Douglas Holtz-Eakin, a former director of the Congressional Budget Office, noted that $2 billion a year represented just a small slice of what the federal government brings in a year. The government hauled in $211 billion in revenue just for July, the Treasury Department said Tuesday.
“Why was the ‘Buffett Rule’ a huge topic of conversation? It was a tiny amount of money targeted at rich people, which had good populist politics in election years,” said Holtz-Eakin, referring to the Democratic push to ensure that wealthy individuals like the investor Warren Buffett paid more in taxes than their secretaries.
“This is the exact same thing, except applied to corporations,” said Holtz-Eakin, now head of the center-right American Action Forum.
Scott Hodge of The Tax Foundation, which promotes free market tax policies, added that he thought the broader concerns about international tax maneuvers were overblown, noting that foreign subsidiaries in the U.S. pay a higher than average effective tax rate.

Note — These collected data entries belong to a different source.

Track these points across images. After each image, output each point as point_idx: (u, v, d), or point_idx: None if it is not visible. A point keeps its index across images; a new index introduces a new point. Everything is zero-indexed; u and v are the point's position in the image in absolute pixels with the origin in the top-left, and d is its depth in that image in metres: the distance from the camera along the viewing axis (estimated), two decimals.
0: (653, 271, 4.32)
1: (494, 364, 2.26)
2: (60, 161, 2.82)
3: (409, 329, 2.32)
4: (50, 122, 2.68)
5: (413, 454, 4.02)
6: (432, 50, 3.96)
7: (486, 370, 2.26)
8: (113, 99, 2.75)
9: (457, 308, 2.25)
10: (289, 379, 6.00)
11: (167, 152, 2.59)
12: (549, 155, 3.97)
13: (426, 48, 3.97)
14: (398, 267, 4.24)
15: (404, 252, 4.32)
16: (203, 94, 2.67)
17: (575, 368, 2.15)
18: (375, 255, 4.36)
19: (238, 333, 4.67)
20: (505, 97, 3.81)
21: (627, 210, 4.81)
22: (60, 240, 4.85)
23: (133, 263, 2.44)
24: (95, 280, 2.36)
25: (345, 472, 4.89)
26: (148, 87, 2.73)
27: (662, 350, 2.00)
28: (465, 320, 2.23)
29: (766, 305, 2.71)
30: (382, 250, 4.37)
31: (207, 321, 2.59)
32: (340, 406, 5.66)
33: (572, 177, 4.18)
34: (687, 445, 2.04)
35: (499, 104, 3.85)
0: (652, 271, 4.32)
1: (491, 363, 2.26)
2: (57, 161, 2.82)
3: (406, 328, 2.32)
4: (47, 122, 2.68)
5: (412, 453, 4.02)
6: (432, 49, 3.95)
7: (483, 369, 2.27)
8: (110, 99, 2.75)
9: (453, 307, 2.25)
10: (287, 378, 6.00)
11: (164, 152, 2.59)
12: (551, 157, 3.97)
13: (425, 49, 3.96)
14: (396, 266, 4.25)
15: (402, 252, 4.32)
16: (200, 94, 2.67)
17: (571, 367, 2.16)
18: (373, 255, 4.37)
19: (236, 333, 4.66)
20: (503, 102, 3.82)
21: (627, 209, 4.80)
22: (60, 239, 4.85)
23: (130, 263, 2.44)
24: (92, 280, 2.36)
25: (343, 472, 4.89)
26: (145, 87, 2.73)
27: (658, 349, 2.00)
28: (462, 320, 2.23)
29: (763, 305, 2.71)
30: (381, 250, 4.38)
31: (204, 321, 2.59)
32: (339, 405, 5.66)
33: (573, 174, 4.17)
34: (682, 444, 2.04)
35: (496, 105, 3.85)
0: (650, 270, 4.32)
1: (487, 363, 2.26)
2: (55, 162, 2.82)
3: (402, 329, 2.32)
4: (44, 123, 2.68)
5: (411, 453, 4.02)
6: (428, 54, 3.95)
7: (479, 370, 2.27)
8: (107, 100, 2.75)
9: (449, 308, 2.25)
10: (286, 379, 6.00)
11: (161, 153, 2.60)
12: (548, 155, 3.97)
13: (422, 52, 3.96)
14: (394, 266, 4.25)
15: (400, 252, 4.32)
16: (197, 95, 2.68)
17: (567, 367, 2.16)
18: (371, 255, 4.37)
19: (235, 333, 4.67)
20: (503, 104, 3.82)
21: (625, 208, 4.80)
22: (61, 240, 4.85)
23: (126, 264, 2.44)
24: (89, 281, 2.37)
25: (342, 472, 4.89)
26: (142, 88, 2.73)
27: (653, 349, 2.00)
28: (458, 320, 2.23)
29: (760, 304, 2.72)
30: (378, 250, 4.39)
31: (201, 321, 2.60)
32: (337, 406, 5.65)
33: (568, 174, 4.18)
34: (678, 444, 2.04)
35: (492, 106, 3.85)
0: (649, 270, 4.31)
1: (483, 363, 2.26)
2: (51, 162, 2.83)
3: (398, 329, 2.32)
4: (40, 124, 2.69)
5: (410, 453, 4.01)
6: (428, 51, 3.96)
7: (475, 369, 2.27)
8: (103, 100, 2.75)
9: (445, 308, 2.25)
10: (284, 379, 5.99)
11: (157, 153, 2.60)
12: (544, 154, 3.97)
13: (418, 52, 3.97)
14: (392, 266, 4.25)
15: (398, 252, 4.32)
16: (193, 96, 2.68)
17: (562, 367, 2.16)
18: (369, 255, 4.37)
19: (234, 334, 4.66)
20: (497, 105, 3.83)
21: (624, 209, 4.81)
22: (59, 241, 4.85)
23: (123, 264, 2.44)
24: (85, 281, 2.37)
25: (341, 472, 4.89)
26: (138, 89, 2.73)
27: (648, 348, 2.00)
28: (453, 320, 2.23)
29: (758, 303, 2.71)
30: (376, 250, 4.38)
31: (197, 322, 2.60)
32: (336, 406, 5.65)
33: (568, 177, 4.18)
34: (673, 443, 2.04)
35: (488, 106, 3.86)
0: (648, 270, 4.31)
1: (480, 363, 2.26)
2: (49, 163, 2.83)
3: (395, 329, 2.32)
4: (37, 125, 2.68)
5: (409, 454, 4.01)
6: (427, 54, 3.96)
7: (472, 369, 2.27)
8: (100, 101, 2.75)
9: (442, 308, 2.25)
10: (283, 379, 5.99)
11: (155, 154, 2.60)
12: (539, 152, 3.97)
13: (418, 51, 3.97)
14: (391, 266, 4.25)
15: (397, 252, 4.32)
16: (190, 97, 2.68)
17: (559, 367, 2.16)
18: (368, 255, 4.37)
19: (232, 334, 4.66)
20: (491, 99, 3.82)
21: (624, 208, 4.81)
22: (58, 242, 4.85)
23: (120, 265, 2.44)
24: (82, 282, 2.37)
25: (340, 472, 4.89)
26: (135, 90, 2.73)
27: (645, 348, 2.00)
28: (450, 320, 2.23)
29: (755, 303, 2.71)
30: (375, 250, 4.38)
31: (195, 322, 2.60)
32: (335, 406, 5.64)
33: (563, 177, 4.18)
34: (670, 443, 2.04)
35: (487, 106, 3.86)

“I think this is hysteria at its worst right now,” Hodge said, later adding: “There’s speculation, there’s handwringing and there’s worry. But as yet, no one’s put some really good figures on the amount of base erosion.”
Camp, along with other Republicans, wants to essentially shield most offshore corporate income from U.S. taxation, moving America to a so-called territorial tax system. Obama, on the other hand, has called for a minimum tax on offshore income.
Those ideas might seem incompatible at first glance, but analysts like Avi-Yonah say the proposals have plenty in common.
Even so, Democrats and Republicans remain deeply divided about how to proceed with tax reform, and even fellow GOP lawmakers responded coolly to Camp’s broader tax reform ideas.
That means the current international rules are unlikely to be changed soon, even as analysts across the political spectrum believe they offer perverse incentives. Apple, for instance, borrowed billions of dollars in 2013 to pay out dividends to shareholders, choosing to leave its offshore income alone and untaxed.
“There’s a general agreement that when we do reform the corporate system, we need to do it in a way that doesn’t retain the international issues that we have now,” said Roberton Williams of the Tax Policy Center. “Borrowing $30 billion — that’s a dumb situation.”